No crop exemplifies the debate over GMO foods quite like golden rice, some two decades in the making but still not common in commercial use. The rice's namesake color comes from beta-carotene, a source of vitamin A, courtesy of maize genes. Millions of Africans and Asians don't get adequate amounts of this vitamin and suffer ills from blindness to death as a result.

The rice, pictured above at left, was engineered to help the poor by providing this essential nutrient. A single bowl can deliver 60 percent of a child's daily vitamin A requirement. Proponents lament the countless lives that might have already been saved, had golden rice been distributed years ago.

But opponents of such crops fear they'll contaminate other plantings and could spread widely with little hope of control. Though golden rice varieties are being developed on a non-profit basis, opponents also fear GMO technology will lead to corporate crop control and higher prices. Much of the opposition is based on rejection of all GMO products, which was presumably the case with vandals who destroyed a Philippine government test field in 2013.

Tasters report that the rice is perfectly palatable.
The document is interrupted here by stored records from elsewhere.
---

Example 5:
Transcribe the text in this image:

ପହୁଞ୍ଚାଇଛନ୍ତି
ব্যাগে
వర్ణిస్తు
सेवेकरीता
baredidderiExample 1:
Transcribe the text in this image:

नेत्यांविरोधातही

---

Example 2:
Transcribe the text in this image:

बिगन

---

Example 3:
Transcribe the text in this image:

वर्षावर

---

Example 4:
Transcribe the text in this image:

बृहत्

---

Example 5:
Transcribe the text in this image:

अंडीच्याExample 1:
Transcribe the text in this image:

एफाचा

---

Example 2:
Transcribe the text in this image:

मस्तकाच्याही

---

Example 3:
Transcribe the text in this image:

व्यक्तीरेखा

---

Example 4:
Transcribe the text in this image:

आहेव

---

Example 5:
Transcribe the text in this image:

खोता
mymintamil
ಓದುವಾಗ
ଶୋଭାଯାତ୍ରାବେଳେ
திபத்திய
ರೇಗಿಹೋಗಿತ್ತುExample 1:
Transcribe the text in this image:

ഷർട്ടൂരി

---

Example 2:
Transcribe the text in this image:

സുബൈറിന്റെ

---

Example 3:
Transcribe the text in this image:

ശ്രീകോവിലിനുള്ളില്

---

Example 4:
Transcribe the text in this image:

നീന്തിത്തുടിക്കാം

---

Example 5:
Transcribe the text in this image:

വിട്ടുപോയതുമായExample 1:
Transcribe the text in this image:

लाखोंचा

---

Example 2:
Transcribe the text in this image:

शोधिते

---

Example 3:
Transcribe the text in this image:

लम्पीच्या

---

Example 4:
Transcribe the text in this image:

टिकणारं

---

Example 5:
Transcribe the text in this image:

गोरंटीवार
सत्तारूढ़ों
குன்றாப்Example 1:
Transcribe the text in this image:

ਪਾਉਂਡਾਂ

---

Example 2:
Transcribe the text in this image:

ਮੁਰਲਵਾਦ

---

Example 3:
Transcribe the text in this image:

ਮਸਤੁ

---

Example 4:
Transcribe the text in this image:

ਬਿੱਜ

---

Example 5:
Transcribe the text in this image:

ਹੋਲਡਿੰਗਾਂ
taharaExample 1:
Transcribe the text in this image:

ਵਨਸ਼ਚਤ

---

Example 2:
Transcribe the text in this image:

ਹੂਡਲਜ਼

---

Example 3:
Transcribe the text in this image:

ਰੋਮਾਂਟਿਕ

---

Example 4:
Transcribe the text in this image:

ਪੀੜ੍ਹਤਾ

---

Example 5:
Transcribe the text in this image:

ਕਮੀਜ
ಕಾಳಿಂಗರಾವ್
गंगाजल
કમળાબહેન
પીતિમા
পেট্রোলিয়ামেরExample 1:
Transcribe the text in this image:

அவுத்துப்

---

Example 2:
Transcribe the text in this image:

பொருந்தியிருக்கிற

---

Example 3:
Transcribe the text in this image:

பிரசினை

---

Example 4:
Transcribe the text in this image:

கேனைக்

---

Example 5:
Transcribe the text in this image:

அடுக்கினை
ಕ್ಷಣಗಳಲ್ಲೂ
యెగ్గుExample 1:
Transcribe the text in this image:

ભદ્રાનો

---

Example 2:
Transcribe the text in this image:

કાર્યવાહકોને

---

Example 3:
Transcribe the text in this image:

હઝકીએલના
But it remains unclear how its GMO origins or even its unusual color might impact the biggest unknown of all—will people want to eat golden rice?  
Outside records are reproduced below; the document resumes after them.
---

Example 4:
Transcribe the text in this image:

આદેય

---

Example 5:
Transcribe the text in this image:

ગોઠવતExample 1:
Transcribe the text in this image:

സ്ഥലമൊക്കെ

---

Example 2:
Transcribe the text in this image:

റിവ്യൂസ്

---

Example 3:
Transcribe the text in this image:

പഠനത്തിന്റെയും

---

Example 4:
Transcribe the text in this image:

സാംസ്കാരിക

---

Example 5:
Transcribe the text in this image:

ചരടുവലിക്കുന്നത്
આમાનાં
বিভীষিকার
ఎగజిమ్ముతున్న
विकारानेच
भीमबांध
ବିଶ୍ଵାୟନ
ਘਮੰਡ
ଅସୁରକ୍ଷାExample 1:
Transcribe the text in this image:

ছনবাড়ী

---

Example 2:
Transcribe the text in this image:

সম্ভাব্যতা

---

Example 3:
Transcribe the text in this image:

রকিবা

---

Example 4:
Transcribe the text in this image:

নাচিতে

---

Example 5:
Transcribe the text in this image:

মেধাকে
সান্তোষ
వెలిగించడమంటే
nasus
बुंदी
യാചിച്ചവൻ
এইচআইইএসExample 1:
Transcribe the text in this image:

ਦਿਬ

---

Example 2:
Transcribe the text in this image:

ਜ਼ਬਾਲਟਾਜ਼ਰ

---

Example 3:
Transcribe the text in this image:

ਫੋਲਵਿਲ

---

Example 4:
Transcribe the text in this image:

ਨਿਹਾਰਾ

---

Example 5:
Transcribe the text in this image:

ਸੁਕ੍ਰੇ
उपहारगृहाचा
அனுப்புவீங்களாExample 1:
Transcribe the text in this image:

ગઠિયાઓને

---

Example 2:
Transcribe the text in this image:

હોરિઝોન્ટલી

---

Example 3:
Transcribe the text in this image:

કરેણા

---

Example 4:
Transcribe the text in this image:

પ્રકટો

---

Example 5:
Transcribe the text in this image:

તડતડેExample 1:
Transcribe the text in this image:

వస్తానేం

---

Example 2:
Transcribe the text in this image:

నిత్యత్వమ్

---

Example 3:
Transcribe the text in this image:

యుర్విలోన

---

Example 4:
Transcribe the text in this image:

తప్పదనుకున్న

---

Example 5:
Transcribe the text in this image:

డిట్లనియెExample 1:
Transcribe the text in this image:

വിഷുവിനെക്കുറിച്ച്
What if the future of food wasn't a food at all but a more efficient and inexpensive way to get the nutrients our bodies really need? That's the idea behind Soylent, a liquid cocktail of soy protein, algal oil, a natural sugar substitute synthesized from beets, vitamins and minerals that contains all the nutrients its inventors deemed essential for human health.

“I hypothesized that the body doesn’t need food itself, merely the chemicals and elements it contains,” wrote Rob Rhinehart in his 2013 Soylent manifesto, How I Stopped Eating Food. “What if I consumed only the raw ingredients the body uses for energy? Would I be healthier, or do we need all the other stuff that’s in traditional food? If it does work, what would it feel like to have a perfectly balanced diet? I just want to be in good health and spend as little time and money on food as possible."

That experiment has become a commercial product, backed by more than $20 million in venture capital funds and available now in the U.S. and Canada. The product boasts some clear sustainable efficiencies by eliminating nearly all the effort and energy required to turn the raw building blocks of nutrition into actual food. At $3 a serving, the price is likely too steep at present for wide distribution outside the developed world, but Rhinehart hopes that process improvements and economies of scale will soon make Soylent a more viable option for fighting hunger.

Fans of the futuristic 1973 Charlton Heston classic Soylent Green take heart. Though the product's name is a nod to the film, this version isn't made of the same terrifying ingredient—we may be eating some strange foods in the future, but we're not going to be on the menu ourselves.